Ken Anderson grew up in the rough-and-tumble world of motocross in the United States and ended up working with the Fox Racing Shox company in California, designing shock absorbers. A friend from motocross days was Roger Mears, Rick Mears's brother and when Roger tried his hand at Indycar racing in 1982 he asked Anderson to design some shock absorbers for him and through Mears he met team boss Roger Penske. In 1984 Penske hired him to work for his CART team. In the years that followed he designed Penske shock absorbers and established Penske Racing Shocks, Inc. He was race engineer for Rick Mears between 1985 and 1988 and became the team's chief engineer. He also did suspension work for Williams as part of a deal which Penske had to use the Williams windtunnel.

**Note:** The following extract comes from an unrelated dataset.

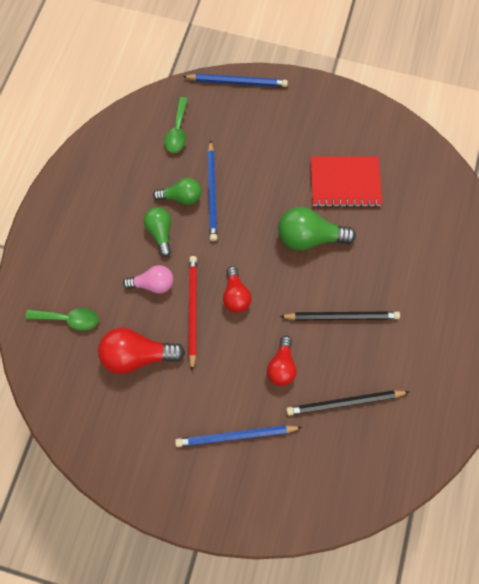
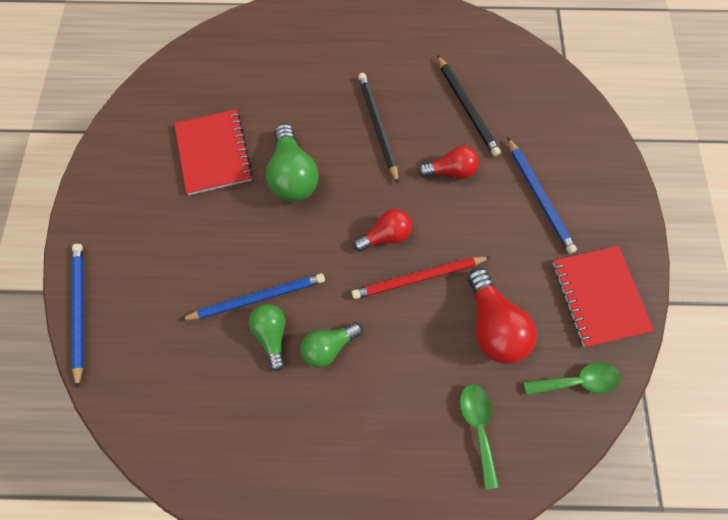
camera: 105 degrees left, 0 degrees up
pink light bulb [123,265,173,294] -> none
green spoon [164,97,188,153] -> green spoon moved to [523,362,621,395]
none -> red notebook [553,246,654,347]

This led to Anderson being hired by Ligier in 1988 as the team's technical director. The resulting JS33 was a rather better car than its predecessor and in Canada Rene Arnoux managed to finish fifth. This led to a job for Anderson at Onyx Grand Prix Engineering, where he began working with Stefan Johansson. After the team collapsed Anderson went back to the US and became technical director of Chip Ganassi Racing, working with Eddie Cheever and Robbie Gordon. He also set up Chip Ganassi Racing Ltd. in England which would later become G Force Precision Engineering. He followed Gordon to AJ Foyt Racing in 1993 and then went to rejoin Johansson at Bettenhausen before being involved in formulating the rules for the new Indy Racing League. Working for Bradley Motorsports he then helped Buzz Calkins to win the first IRL title (which he shared with Scott Sharp). In 1996 he designed the first G Force IRL car and in 1997 the car won the Indianapolis 500 in the hands of Arie Luyendyk. He continued to engineer cars for Gordon in 1997 and 1998, while also designing an offroad truck for Toyota for Gordon to drive in Baja races. The link with Toyota led to design work with Dan Gurney's All American Racers in CART. He maintained his links with G Force and designed the 2000 IRL car for the company and when Michael Kranefuss decided to set up a chassis business in 2002 he asked Anderson to be the technical head the Falcon company. That project was, however, short-lived and in 2003 Anderson moved to NASCAR as technical director of Haas CNC Racing.

In 2008 he re-emerged as the head of a planned USF1 team.